L'Hypothèse du lézard

Alan Moore possède l'étrange pouvoir de provoquer chez ses fans une sorte de transe rédactionnelle. Un moyen comme un autre de méditer sur l'incroyable densité de son œuvre. Car Alan Moore n'est pas seulement le scénariste de comics le plus doué de sa génération. Il est aussi, et surtout, celui qui a propulsé le genre vers un firmament auparavant insoupçonnable.

Lui qui a toujours professé son attachement presque exclusif aux comics s'est pourtant essayé à la littérature. A défaut de voir publier en français son premier roman, Voice Of Fire, l'idée de pouvoir se mettre sous la dent ses premiers pas de novelliste était alléchante. D'autant plus alléchante que c'était là l'initiative des Moutons Electriques, la toute jeune maison d'édition montée par l'inoxydable André-François Ruaud, et qui, outre des choix éditoriaux forts, prend résolument le parti de l'élégance esthétique en sortant des canons habituels et un peu post-ados des collections spécialisées. Voilà qui nous change agréablement des vomitives couvertures d'Ailleurs et Demain, et des horreurs post AD&D de Bragelonne.

Toutefois, c'est une déception.

Premier constat, on frôle la publicité mensongère. Pour apprendre que cette Hypothèse du Lézard n'est qu'une courte nouvelle, ne remplissant qu'un tout petit quart du présent volume il vous faudra lire attentivement la quatrième de couverture ou vous référer à ce très discret "suivi de essais, hommages, appréciations & entretiens" qui figure en page de garde mais que Ruaud n'a pas jugé utile de remettre en couverture. Pour les trois quarts restants, on aura donc plutôt affaire à un essai. Le chafouin agacé pourra même parler d'essai d'essai.
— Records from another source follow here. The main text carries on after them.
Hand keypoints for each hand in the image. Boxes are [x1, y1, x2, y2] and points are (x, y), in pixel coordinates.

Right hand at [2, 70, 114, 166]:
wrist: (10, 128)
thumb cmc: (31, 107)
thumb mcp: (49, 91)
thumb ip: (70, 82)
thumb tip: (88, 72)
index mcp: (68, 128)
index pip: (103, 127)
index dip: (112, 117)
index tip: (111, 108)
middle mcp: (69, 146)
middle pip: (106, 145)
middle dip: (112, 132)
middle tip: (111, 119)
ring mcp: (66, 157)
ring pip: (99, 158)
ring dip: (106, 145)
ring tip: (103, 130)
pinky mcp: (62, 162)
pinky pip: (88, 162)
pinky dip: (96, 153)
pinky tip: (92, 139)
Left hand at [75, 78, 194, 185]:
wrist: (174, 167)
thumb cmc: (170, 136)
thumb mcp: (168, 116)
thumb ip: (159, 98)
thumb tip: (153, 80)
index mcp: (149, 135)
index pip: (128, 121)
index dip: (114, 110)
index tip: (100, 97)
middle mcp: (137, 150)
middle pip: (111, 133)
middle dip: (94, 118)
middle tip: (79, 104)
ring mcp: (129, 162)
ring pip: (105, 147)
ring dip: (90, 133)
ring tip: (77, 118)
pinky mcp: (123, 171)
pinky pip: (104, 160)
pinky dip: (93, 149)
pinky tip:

Entre une biographie ultra détaillée, mais qui n'apprendra rien de neuf aux fans, deux interviews de Moore lui-même (la première assez anecdotique, la seconde nettement plus roborative), et plusieurs exégèses de ses œuvres qui vont de l'intéressant à la franche pignole, celui qui n'est pas un admirateur inconditionnel du Raspoutine de Northampton risque de l'avoir un peu amère de voir son budget vacances ainsi amputé de 18 euros. Car on est ici dans le livre pour initiés. Simples amateurs s'abstenir.

Ne reste au final que cette curiosité initiale qui nous vaut cette débauche herméneutique : une nouvelle signée Alan Moore. Ce qui risque de vous occasionner bien des déceptions. Car le bonhomme n'est pas, et loin s'en faut, l'écrivain que l'on espérait. Cette courte histoire d'amour destructeur n'est qu'une demi-réussite. Certes, l'originalité de sa fantasy est suffisante pour vous emporter. La sensualité de son univers est envoûtante. Mais ce genre de performances, Moore l'a déjà accompli des dizaines de fois. C'est même sa marque de fabrique. Ce qui fait de lui le meilleur dans sa spécialité. Pour ce qui est du style, force est de constater que c'est très moyen. Sa prose est pataude, maladroite à force de trop systématiquement rechercher l'effet. L'usage presque systématique de figures de style lourdes infantilise son écriture et tend à ruiner la puissance de son imaginaire à force de redondance.

C'est finalement rassurant de se dire que même Alan Moore peut ne pas réussir parfaitement tout ce qu'il touche. En tout cas, ça décomplexe. Quoiqu'il en soit, à moins d'être un servant du culte, que From Hell soit votre bible et les Watchmen votre évangile, L'Hypothèse du Lézard est très largement dispensable.